I believe the student pubs in Manchester solved this problem: when busy, the women use the mens’ toilets and the men use the sinks.

Never mind the queues, I was just bowled 🙂 over by the thought that there is a British Toilet Association. But it seems most nations have one eg we have an Australian Toilet Association. I assume the head and deputy of each are known as No. 1 and No.2.

But the kicker is that the world body is called the World Toilet Organisation. The WTO !! Puns galore.

With a bit of imagination erlang C queing theory used forsizing call centres can be applied to this problem.

http://www.erlang.com/calculator/erlc/

Let:

number of agents = number of cubicles

calls per hour = number of visits expected. This

can be calculated from knowing the nnumber of women in the crowd and how often they go

call duration = length of visit

average delay = how long women are prepared to spend in a queue

David,

So what is there in Little’s Law that prevents the queue growing too long?

Let’s say that the time to do one’s business has a Bernoulli distribution of 1% taking 49.5 minutes and 99% taking 0.5 minutes. The mean is 0.99 minutes.
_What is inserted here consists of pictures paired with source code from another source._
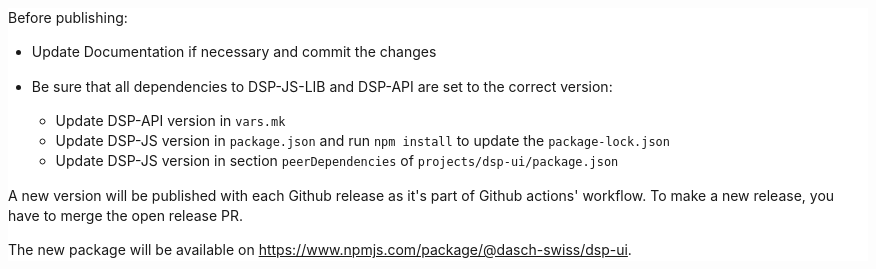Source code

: Before publishing:

- Update Documentation if necessary and commit the changes

- Be sure that all dependencies to DSP-JS-LIB and DSP-API are set to the correct version:
  - Update DSP-API version in `vars.mk`
  - Update DSP-JS version in `package.json` and run `npm install` to update the `package-lock.json`
  - Update DSP-JS version in section `peerDependencies` of `projects/dsp-ui/package.json`

A new version will be published with each Github release as it's part of Github actions' workflow. To make a new release, you have to merge the open release PR.

The new package will be available on <https://www.npmjs.com/package/@dasch-swiss/dsp-ui>.
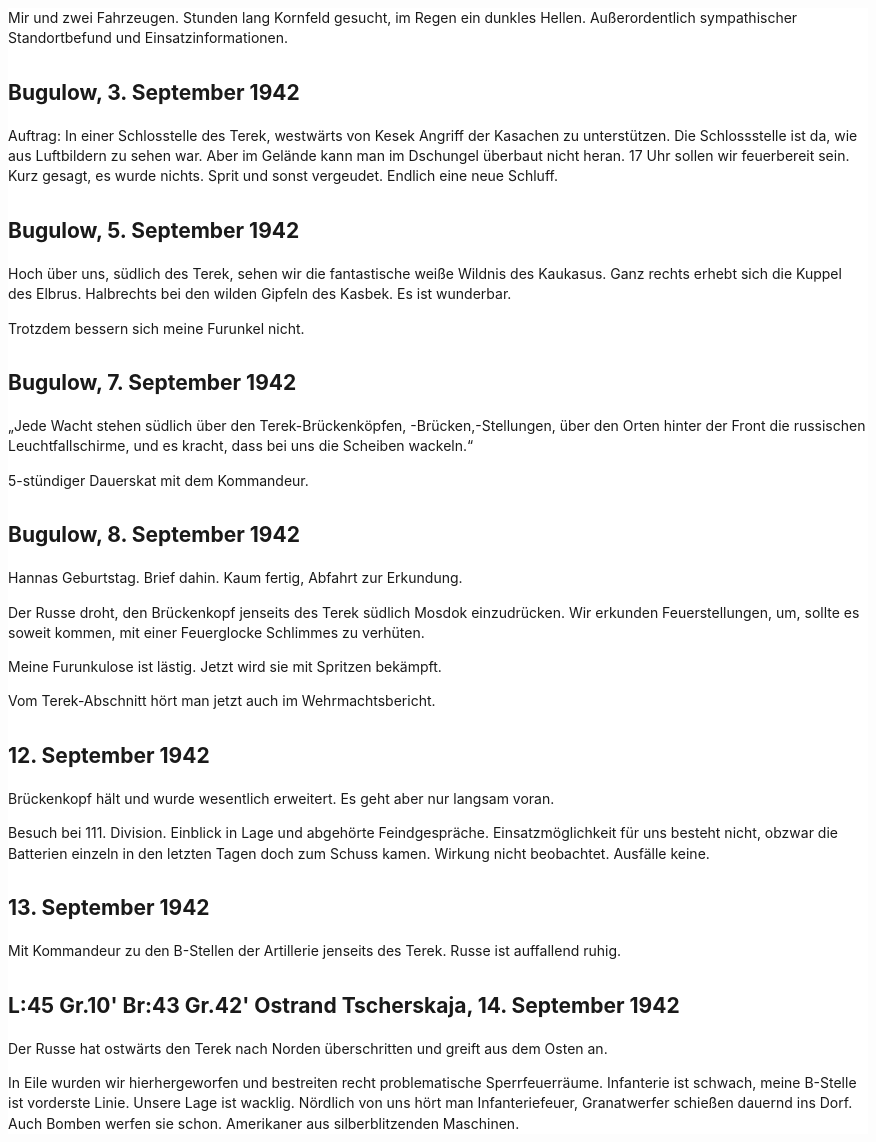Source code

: Mir und zwei Fahrzeugen. Stunden lang Kornfeld gesucht, im Regen ein dunkles Hellen. Außerordentlich sympathischer Standortbefund und Einsatzinformationen.

## Bugulow, 3. September 1942

Auftrag: In einer Schlosstelle des Terek, westwärts von Kesek Angriff der Kasachen zu unterstützen. Die Schlossstelle ist da, wie aus Luftbildern zu sehen war. Aber im Gelände kann man im Dschungel überbaut nicht heran. 17 Uhr sollen wir feuerbereit sein. Kurz gesagt, es wurde nichts. Sprit und sonst vergeudet. Endlich eine neue Schluff.

## Bugulow, 5. September 1942

Hoch über uns, südlich des Terek, sehen wir die fantastische weiße Wildnis des Kaukasus. Ganz rechts erhebt sich die Kuppel des Elbrus. Halbrechts bei den wilden Gipfeln des Kasbek. Es ist wunderbar.

Trotzdem bessern sich meine Furunkel nicht.

## Bugulow, 7. September 1942

„Jede Wacht stehen südlich über den Terek-Brückenköpfen, -Brücken,-Stellungen, über den Orten hinter der Front die russischen Leuchtfallschirme, und es kracht, dass bei uns die Scheiben wackeln.“

5-stündiger Dauerskat mit dem Kommandeur.

## Bugulow, 8. September 1942

Hannas Geburtstag. Brief dahin. Kaum fertig, Abfahrt zur Erkundung.

Der Russe droht, den Brückenkopf jenseits des Terek südlich Mosdok einzudrücken. Wir erkunden Feuerstellungen, um, sollte es soweit kommen, mit einer Feuerglocke Schlimmes zu verhüten.

Meine Furunkulose ist lästig. Jetzt wird sie mit Spritzen bekämpft.

Vom Terek-Abschnitt hört man jetzt auch im Wehrmachtsbericht.

## 12. September 1942

Brückenkopf hält und wurde wesentlich erweitert. Es geht aber nur langsam voran.

Besuch bei 111. Division. Einblick in Lage und abgehörte Feindgespräche. Einsatzmöglichkeit für uns besteht nicht, obzwar die Batterien einzeln in den letzten Tagen doch zum Schuss kamen. Wirkung nicht beobachtet. Ausfälle keine.

## 13. September 1942

Mit Kommandeur zu den B-Stellen der Artillerie jenseits des Terek. Russe ist auffallend ruhig.

## L:45 Gr.10' Br:43 Gr.42' Ostrand Tscherskaja, 14. September 1942

Der Russe hat ostwärts den Terek nach Norden überschritten und greift aus dem Osten an.

In Eile wurden wir hierhergeworfen und bestreiten recht problematische Sperrfeuerräume. Infanterie ist schwach, meine B-Stelle ist vorderste Linie. Unsere Lage ist wacklig. Nördlich von uns hört man Infanteriefeuer, Granatwerfer schießen dauernd ins Dorf. Auch Bomben werfen sie schon. Amerikaner aus silberblitzenden Maschinen.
So let’s say the ladies arrive at the single cubicle on average 1 per minute, which means in the long run we can cope. If they arrive at

exactlyone per minute, and every 100th lady is slow, then you’ll get a 49.5 minute wait, then 49.5 minutes of rapid action, the stall will be empty for a minute, then another 49.5 minute pause, and so on. In each cycle, 100 ladies are served in 100 minutes, and we have a minute’s worth of slack time. The longest wait can be no longer than 49.5 minutes. Of course, 49.5 minutes is a long time to hold it, but let’s suppose it’s just possible.But now suppose things are not quite so deterministic, and purely by chance, 3 slow ones come along all at once. (It’s a million to one shot, but it could just happen.) Now this is of course balanced by intervals in which you get several cycles in which everyone is fast, so the queue will get processed eventually, but in the meantime, the person who arrives just after them will be waiting for a bladder-bursting 148.5 minutes – nearly two and a half hours!

You see, if you insist that the queue

must notexceed your set limit, you require more capacity than Little’s Law stipulates. Little’s Law quite correctly states that any queues will get dealt witheventually, with probability 1, but it sets no limit on how long it might take.If the limit were 50 minutes, and the arrival of slow ladies Poisson, say, then what proportion of ladies would be in trouble? I haven’t worked it out, but I think it’s quite large.